While they all tried to replace the IV, she stopped breathing, had a
cardiac arrest. The nurse says the woman's sister, the girl from
Attawapiskat, is waiting outside.

...

The feeling around the office was that we all wanted to see more of Karen Shklanka's very fine poetry.  Sumac's Red Arms was thoroughly entertaining when Shklanka was dancing, riveting and respectfully sublime every time there was blood on her hands.  Shklanka's prescriptions are disguised as poems.

This is great medicine.

Karen Shklanka

ABOUT THE AUTHOR
Karen Shklanka is a poet, a family physician and, with her husband, an Argentine Tango dance instructor. Her poetry was included in the 2004 chapbook anthology, Letters We Never Sent, edited by Patrick Lane. She was twice a finalist in ARC magazine's international poem contest, in 2005 and 2006, and has been published in numerous other literary periodicals. Sumac's Red Arms is her first book publication.

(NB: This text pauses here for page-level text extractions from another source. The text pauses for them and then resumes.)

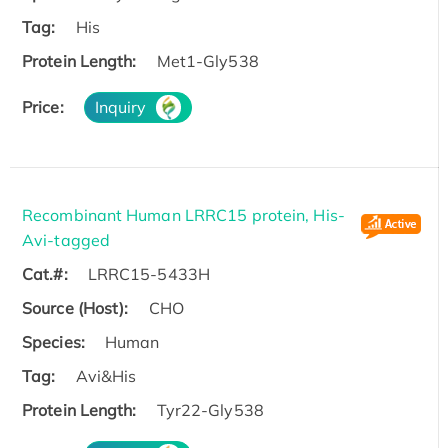
Tag:
His
Protein Length:
Met1-Gly538
Price:
Inquiry
Recombinant Human LRRC15 protein, His-
Avi-tagged
Cat.#:
LRRC15-5433H
Source (Host):
CHO
Species:
Human
Tag:
Avi&His
Protein Length:
Tyr22-Gly538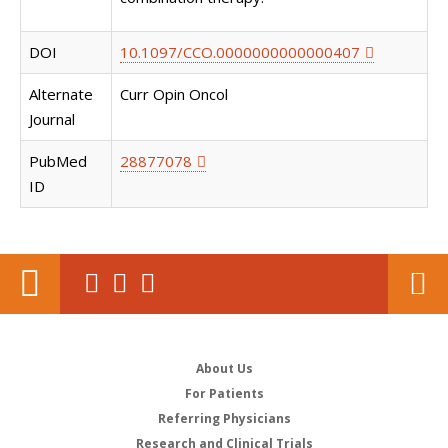
DOI
10.1097/CCO.0000000000000407
Alternate
Curr Opin Oncol
Journal
PubMed
28877078
ID
About Us
For Patients
Referring Physicians
Research and Clinical Trials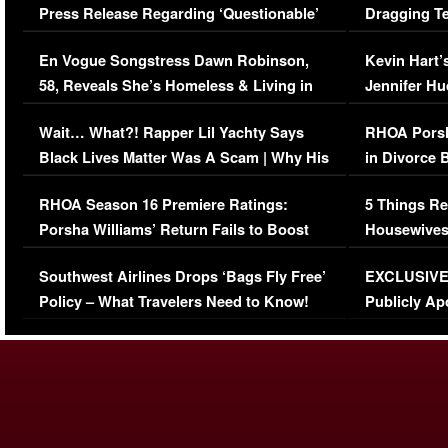
Press Release Regarding ‘Questionable’
Dragging Te
Immigration Issue
Viral Video
En Vogue Songstress Dawn Robinson,
Kevin Hart’
58, Reveals She’s Homeless & Living in
Jennifer H
Her Car (VIDEO)
Wait… What?! Rapper Lil Yachty Says
RHOA Porsh
Black Lives Matter Was A Scam | Why His
in Divorce 
Comments Were Reckless
Million Man
RHOA Season 16 Premiere Ratings:
5 Things Re
Porsha Williams’ Return Fails to Boost
Housewives
Series-Low Viewership
Episode 1 
Southwest Airlines Drops ‘Bags Fly Free’
EXCLUSIVE |
(VIDEO)
Policy – What Travelers Need to Know!
Publicly Ap
(VIDEO)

Born in Toronto, Karen Shklanka spent 18 years practicing rural and emergency medicine in small and medium-sized Canadian communities. She has lived in Vancouver, Australia, Regina, Houston, Los Angeles and Moose Factory, Ontario, and on Salt Spring Island. She received her M.D. in 1988, and, in 1990, received the top mark in Canada from the Canadian College of Family Physicians. She currently serves as a Clinical Instructor in the Faculty of Family Medicine at UBC.